Sheffield-iGEM / syn-zeug

A modern toolbox for synthetic biology
https://sheffield-igem.github.io/syn-zeug/
GNU Affero General Public License v3.0
6 stars 3 forks source link

Completed Hamming + Levenshtein Distance wrappers #45

Closed adam-spencer closed 1 year ago

adam-spencer commented 1 year ago

I've implemented, tested and benchmarked wrappers for Hamming and Levenshtein Distance. The Levenshtein distance wrapper is slow because the bio implementation is slow - would be worth someone more knowledgeable having a look.

Closes #4

TheLostLambda commented 1 year ago

Haha, you're definitely right about that awful time complexity on the levenshtein distance image Unfortunately it looks like O(n * m) is O(N^2) in our case and it can't be any better algorithm-wise: https://en.wikipedia.org/wiki/Levenshtein_distance#Computational_complexity

Maybe there is some room in improving raw performance though!

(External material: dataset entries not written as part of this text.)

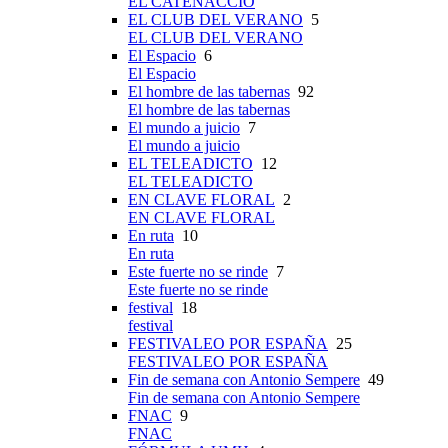
EL CATENACCIO
EL CLUB DEL VERANO
5
EL CLUB DEL VERANO
El Espacio
6
El Espacio
El hombre de las tabernas
92
El hombre de las tabernas
El mundo a juicio
7
El mundo a juicio
EL TELEADICTO
12
EL TELEADICTO
EN CLAVE FLORAL
2
EN CLAVE FLORAL
En ruta
10
En ruta
Este fuerte no se rinde
7
Este fuerte no se rinde
festival
18
festival
FESTIVALEO POR ESPAÑA
25
FESTIVALEO POR ESPAÑA
Fin de semana con Antonio Sempere
49
Fin de semana con Antonio Sempere
FNAC
9
FNAC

TheLostLambda commented 1 year ago

Also, rust-bio has some fancy SIMD versions of the distance functions that speed things up quite a lot! For hamming distance I get: image And for levenshtein: image Less dramatic, but still nice to have!

Also sounds like performance is better when the sequences are more similar, and I think you chose a near worse-case for that with the IUPAC dna (lots of characters and the reverse sequence is likely a very large distance away from the first!)

I think it's best to benchmark that worst-case, but more realistic applications should hopefully run even faster!